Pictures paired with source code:
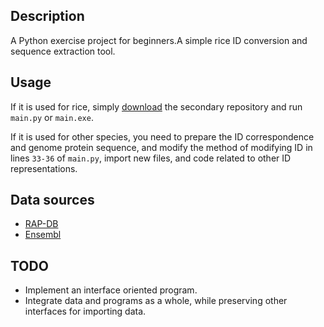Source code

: ## Description

A Python exercise project for beginners.A simple rice ID conversion and sequence extraction tool.

## Usage

If it is used for rice, simply [download](https://jihulab.com/YuanJ2003/id-converter/-/archive/main/id-converter-main.zip) the secondary repository and run `main.py` or `main.exe`.

If it is used for other species, you need to prepare the ID correspondence and genome protein sequence, and modify the method of modifying ID in lines `33-36` of `main.py`, import new files, and code related to other ID representations.

## Data sources

- [RAP-DB](https://rapdb.dna.affrc.go.jp/)
- [Ensembl](https://plants.ensembl.org/index.html)

## TODO

- Implement an interface oriented program.
- Integrate data and programs as a whole, while preserving other interfaces for importing data.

THE TASK -> Retype each record exactly as it appears above and drop the images.

SOLVED EXERCISE ->
Source code

: ## Description

A Python exercise project for beginners.A simple rice ID conversion and sequence extraction tool.

## Usage

If it is used for rice, simply [download](https://jihulab.com/YuanJ2003/id-converter/-/archive/main/id-converter-main.zip) the secondary repository and run `main.py` or `main.exe`.

If it is used for other species, you need to prepare the ID correspondence and genome protein sequence, and modify the method of modifying ID in lines `33-36` of `main.py`, import new files, and code related to other ID representations.

## Data sources

- [RAP-DB](https://rapdb.dna.affrc.go.jp/)
- [Ensembl](https://plants.ensembl.org/index.html)

## TODO

- Implement an interface oriented program.
- Integrate data and programs as a whole, while preserving other interfaces for importing data.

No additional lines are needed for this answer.